I am looking at numerical solutions to the heat equation with Dirichlet and Neumann conditions on the same boundary. That is $u(x,t)$ satisfying $$ u_t = u_{xx}\,, \quad x \in[0,1]\,, \quad t>0\,, $$ with $$ \begin{gathered} u(x,0) = u_0(x)\,,\\ u(0,t) = g(t) \quad \forall \, t>0\,,\\ u_x(0,t) = h(t) \quad \forall \, t>0. \end{gathered} $$ This is with a view to solving an advection-diffusion problem with the same BCs.
If I discretise on $N+1$ points, $$ U^n_j \approx u(j \Delta x, n \Delta t) $$ with $\Delta x = 1/N$ then I would expect to discretise as $$ (U_j)_t = \frac{1}{\Delta x^2}\left[ U_{j-1} - 2 U_j + U_{j+1} \right]\,, $$ but then I can't see how to discretise both the boundary conditions. If I let $$ U_0(t) = g(t)\,, $$ and $$ \frac{U_1(t) - U_0(t)}{\Delta x} = h(t) $$ then I have an issue determining $(U_N)_t$.

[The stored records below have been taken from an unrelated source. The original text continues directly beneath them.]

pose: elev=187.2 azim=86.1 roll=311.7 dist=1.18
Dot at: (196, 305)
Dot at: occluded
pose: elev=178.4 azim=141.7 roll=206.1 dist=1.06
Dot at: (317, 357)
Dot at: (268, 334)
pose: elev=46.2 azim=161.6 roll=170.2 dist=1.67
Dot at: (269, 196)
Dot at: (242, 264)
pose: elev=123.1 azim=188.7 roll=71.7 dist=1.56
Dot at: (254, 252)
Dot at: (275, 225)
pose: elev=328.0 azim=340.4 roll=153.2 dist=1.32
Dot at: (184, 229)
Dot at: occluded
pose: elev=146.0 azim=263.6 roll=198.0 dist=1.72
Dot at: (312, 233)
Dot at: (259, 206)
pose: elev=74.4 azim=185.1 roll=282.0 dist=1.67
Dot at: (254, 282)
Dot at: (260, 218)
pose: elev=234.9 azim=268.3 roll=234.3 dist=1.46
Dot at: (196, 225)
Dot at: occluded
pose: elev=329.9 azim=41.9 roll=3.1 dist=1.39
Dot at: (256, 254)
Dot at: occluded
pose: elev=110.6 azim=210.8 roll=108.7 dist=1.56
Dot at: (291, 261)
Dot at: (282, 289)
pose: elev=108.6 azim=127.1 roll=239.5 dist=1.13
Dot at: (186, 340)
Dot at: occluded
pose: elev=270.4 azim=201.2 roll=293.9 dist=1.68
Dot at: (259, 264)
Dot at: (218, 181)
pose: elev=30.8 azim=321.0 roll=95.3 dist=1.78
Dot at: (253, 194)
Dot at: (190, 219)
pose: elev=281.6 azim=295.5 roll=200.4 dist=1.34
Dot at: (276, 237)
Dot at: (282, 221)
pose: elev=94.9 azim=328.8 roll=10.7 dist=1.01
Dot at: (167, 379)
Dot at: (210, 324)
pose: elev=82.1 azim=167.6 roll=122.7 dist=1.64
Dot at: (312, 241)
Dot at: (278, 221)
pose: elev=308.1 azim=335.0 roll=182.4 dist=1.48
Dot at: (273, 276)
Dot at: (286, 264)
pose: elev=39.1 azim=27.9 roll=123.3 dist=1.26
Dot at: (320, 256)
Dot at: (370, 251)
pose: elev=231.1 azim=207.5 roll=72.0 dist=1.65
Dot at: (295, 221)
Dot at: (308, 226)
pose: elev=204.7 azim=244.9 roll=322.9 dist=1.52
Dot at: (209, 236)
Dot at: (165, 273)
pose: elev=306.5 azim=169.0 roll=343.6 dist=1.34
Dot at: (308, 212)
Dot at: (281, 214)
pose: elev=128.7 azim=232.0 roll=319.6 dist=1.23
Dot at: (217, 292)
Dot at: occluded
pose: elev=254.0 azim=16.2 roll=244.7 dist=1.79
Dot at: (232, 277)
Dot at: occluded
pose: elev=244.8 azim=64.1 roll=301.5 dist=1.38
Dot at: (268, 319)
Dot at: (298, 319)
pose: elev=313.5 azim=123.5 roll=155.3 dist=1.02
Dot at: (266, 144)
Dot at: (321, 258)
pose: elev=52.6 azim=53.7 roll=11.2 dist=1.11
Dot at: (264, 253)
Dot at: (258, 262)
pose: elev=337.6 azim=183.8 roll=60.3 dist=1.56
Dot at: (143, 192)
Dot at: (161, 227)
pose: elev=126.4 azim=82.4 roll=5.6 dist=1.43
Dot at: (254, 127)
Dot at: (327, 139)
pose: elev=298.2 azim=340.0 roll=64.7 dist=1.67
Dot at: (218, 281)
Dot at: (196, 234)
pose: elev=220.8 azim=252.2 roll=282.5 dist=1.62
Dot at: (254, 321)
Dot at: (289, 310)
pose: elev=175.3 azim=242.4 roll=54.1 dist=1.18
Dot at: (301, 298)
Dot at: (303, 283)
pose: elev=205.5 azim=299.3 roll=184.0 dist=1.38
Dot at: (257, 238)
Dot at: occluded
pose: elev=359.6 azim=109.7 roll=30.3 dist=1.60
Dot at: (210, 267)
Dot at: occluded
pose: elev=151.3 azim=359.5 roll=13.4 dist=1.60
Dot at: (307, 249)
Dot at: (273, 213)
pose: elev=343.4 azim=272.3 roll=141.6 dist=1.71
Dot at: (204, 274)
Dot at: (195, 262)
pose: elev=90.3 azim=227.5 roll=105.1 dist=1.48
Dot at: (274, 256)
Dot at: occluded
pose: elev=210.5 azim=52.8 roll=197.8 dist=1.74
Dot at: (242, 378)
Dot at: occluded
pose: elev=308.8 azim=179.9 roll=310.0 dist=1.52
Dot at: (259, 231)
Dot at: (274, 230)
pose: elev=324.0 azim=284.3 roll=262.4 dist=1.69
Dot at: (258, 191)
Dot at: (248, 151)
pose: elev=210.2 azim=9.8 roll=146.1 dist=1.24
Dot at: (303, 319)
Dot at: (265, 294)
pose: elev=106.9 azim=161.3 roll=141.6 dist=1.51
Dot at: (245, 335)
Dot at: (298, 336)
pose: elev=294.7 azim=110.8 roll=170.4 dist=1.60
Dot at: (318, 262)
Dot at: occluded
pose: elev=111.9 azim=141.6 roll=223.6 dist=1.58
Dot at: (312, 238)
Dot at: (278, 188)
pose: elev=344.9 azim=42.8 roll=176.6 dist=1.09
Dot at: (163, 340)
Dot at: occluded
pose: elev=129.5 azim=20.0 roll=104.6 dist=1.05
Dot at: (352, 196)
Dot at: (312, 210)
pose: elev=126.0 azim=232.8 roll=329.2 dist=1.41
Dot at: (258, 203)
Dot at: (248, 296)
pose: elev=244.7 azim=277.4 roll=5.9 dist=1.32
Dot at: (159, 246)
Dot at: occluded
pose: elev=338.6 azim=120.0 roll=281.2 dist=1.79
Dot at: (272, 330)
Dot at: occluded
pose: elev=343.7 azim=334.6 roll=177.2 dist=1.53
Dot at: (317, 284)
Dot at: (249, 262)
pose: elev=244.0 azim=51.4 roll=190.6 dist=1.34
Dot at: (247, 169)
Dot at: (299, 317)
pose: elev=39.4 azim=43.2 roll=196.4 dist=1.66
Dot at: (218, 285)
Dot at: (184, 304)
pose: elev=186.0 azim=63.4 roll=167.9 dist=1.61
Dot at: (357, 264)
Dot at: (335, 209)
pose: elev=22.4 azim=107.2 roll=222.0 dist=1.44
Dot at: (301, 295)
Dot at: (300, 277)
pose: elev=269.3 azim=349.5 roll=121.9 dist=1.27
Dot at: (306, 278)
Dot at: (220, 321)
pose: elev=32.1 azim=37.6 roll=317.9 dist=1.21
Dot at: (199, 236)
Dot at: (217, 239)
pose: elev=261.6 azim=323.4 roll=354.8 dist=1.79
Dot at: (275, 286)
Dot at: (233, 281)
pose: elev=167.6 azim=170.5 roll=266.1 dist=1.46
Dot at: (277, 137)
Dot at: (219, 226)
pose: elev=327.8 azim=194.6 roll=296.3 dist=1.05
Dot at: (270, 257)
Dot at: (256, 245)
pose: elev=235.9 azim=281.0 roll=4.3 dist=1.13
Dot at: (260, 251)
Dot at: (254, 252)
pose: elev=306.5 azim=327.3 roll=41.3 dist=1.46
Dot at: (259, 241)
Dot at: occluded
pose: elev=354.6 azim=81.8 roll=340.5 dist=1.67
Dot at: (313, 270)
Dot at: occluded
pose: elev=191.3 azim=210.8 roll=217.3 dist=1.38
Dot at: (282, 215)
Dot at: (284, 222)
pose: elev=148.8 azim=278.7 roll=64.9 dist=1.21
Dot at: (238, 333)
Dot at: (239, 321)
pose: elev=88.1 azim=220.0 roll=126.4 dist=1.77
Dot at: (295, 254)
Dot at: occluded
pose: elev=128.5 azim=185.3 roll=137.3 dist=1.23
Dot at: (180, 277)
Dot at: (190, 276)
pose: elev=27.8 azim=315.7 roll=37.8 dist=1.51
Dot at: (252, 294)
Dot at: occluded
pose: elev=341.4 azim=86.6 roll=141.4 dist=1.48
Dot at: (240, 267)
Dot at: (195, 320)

Resentfully I tried discretising with backwards difference twice $$ (U_j)_t = \frac{1}{\Delta x^2}\left[ U_{j-2} - 2 U_{j-1} + U_{j} \right]\,, $$ which allows me to impose both boundary conditions on $(U_2)_t$, but I think this is unconditionally unstable.
Does this even make sense? I was thinking about a shooting method using a shooting parameter $s$ with $u(1,t)=s$ to try to match $u_x(0,t;s)=h(t;s)$ at each time step, but this feels inefficient.